I have two tables , table A size 10GB (base table) and table B size 4GB, joined using left outer join, stats are collected on the joining columns, query is getting a spool space of 1.79 TB on Teradata system, any suggestions or points which need to be checked or done for optimizing the query to run in shorter time and taking less spool. Explain plan is duplicating data on all amps.
FROM DB_TMP.TABLE_A A
LEFT JOIN DB_TMP.TABLE_B B
ON A.SBSCRP_KEY = B.SBSCRP_KEY;
Table B has PRIMARY INDEX ( SBSCRP_KEY ) while Table A has PRIMARY INDEX ( SBSCRP_KEY )
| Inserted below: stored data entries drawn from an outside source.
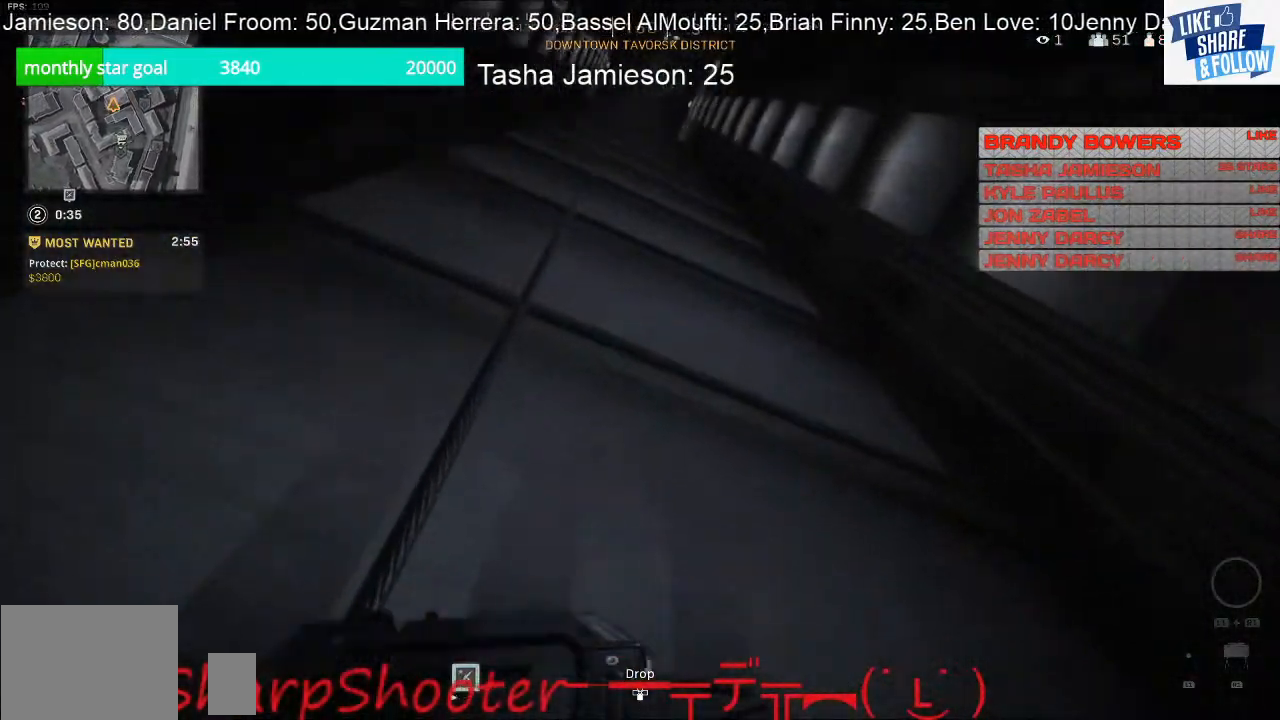
{"buttons": [], "left_stick": "center", "right_stick": "up", "events": []}
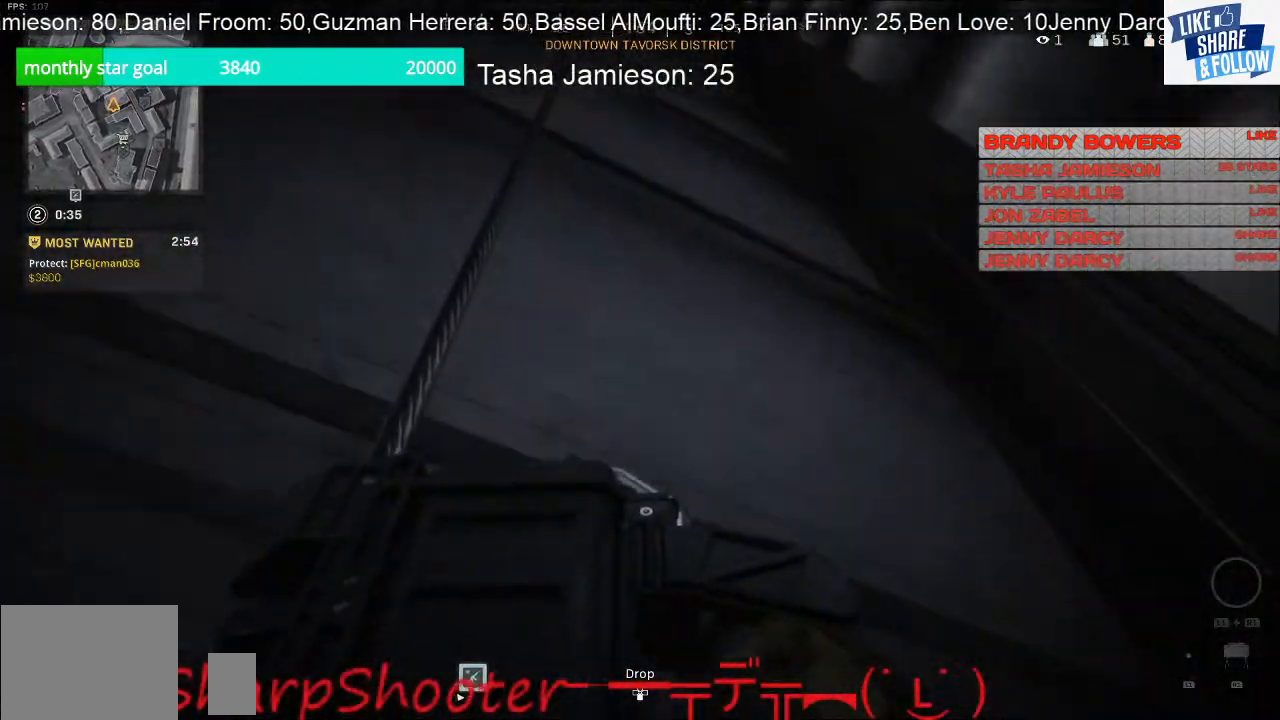
{"buttons": [], "left_stick": "center", "right_stick": "up", "events": []}
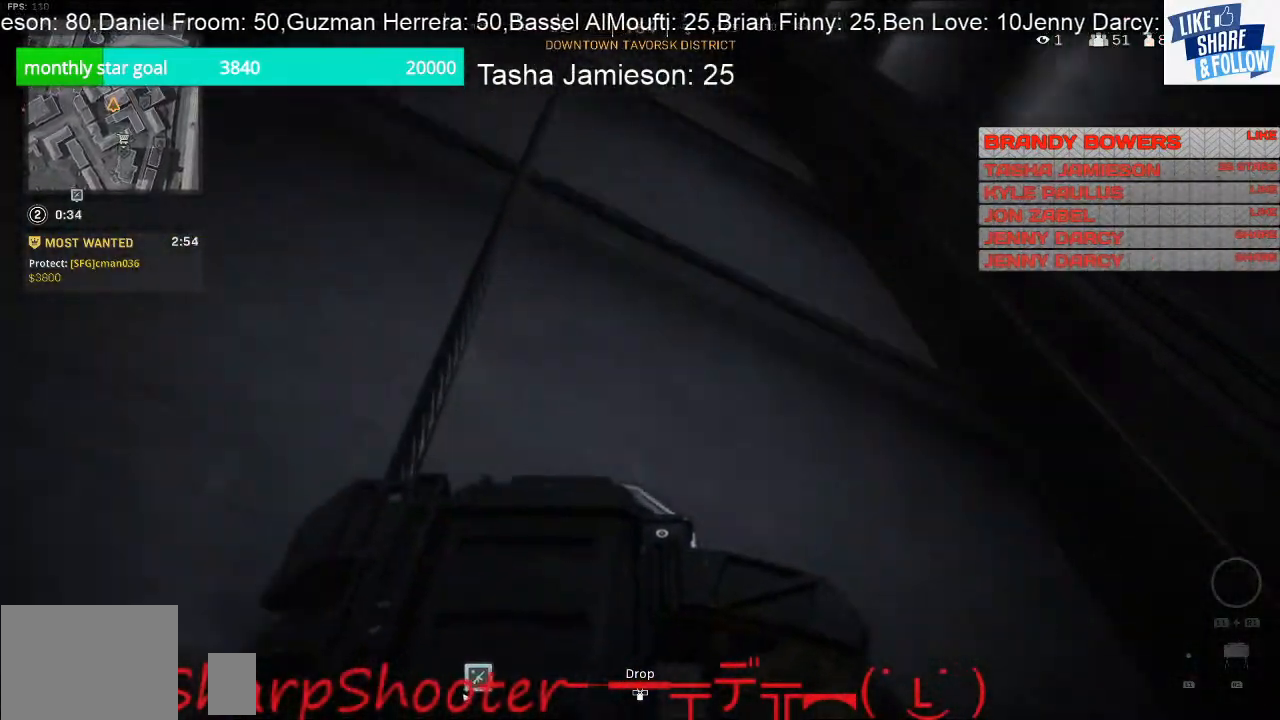
{"buttons": [], "left_stick": "center", "right_stick": "up", "events": []}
Partition by ( RANGE_N(SBSCRP_DATE BETWEEN DATE '2000-01-01' AND DATE '2015-12-31' EACH INTERVAL '1' DAY ));
Table A has below data
1 1/25/2014 76831239
2 1/26/2014 76821482
3 1/27/2014 76291611
4 1/28/2014 76846372
5 1/29/2014 70884575
6 1/30/2014 76400378
7 1/31/2014 71271684
525 mio rows can't be stored in 10GB :-)
When both tables share the same PI there should be no duplication. I would expect the big table's spool is "built locally" and then sorted to prepare for the join (worst case), or no table is spooled and there's a direct "sliding window join".
The query you posted is probably not the actual query, you're not selecting any column from the outer table...
Can you show the stats for both tables and the actual explain, too?